- **Instructions for the task**: Every line in the listing below from the one with "left eye: (401, 269)" through the one with "right back paw: (1513, 1147)" is to be reproduced exactly, both ends included; leave out the rest.

- **Source data**:
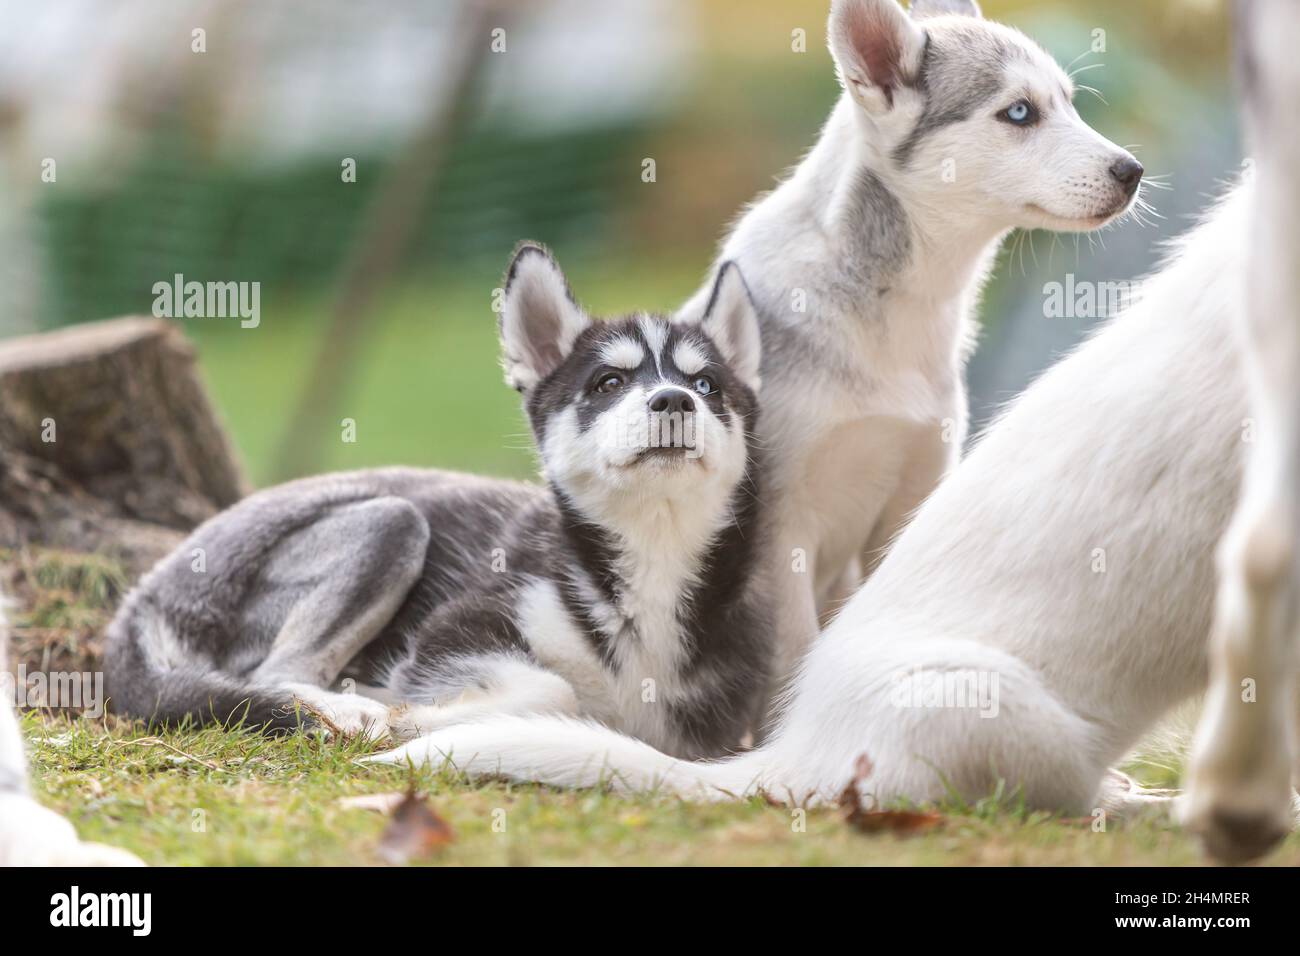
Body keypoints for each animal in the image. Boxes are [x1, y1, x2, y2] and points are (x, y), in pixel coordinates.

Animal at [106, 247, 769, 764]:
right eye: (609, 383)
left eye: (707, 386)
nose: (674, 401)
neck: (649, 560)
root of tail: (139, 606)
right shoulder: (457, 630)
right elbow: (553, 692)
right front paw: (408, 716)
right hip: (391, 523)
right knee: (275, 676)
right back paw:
--
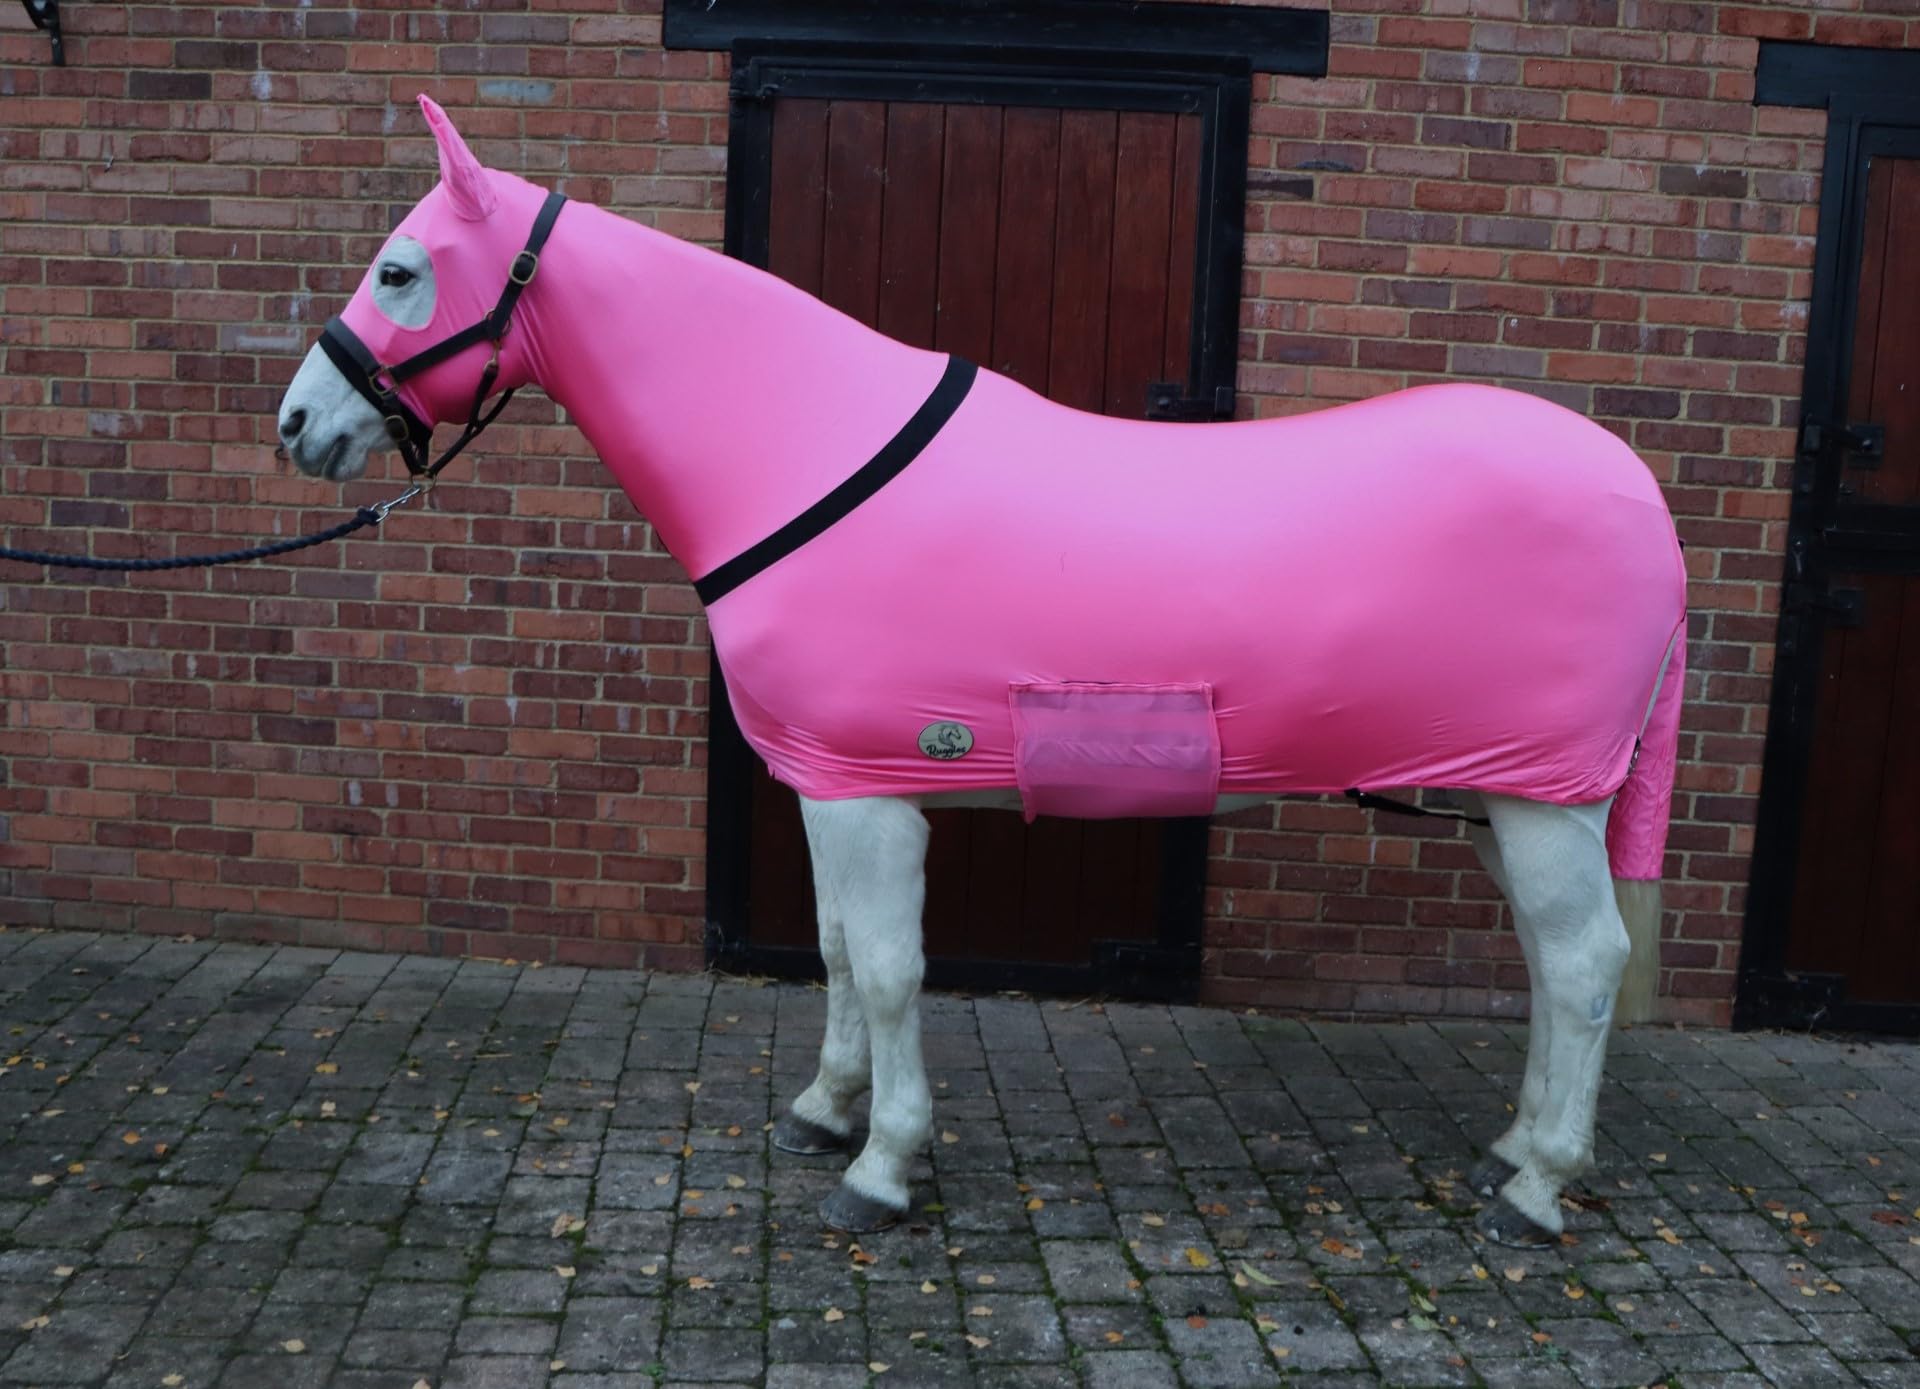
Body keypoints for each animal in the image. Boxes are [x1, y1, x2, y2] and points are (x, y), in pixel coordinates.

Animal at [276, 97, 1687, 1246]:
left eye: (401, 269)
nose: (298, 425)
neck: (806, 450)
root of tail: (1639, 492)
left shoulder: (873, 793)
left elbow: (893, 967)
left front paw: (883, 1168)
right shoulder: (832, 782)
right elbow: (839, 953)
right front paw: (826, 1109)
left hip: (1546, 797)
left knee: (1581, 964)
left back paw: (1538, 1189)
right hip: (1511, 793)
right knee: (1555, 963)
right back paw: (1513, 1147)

- **Output for this exercise**:
left eye: (401, 269)
nose: (298, 425)
neck: (806, 450)
root of tail: (1639, 492)
left shoulder: (873, 793)
left elbow: (893, 967)
left front paw: (883, 1168)
right shoulder: (832, 782)
right elbow: (839, 953)
right front paw: (826, 1109)
left hip: (1546, 797)
left knee: (1581, 964)
left back paw: (1538, 1189)
right hip: (1511, 793)
right knee: (1555, 963)
right back paw: (1513, 1147)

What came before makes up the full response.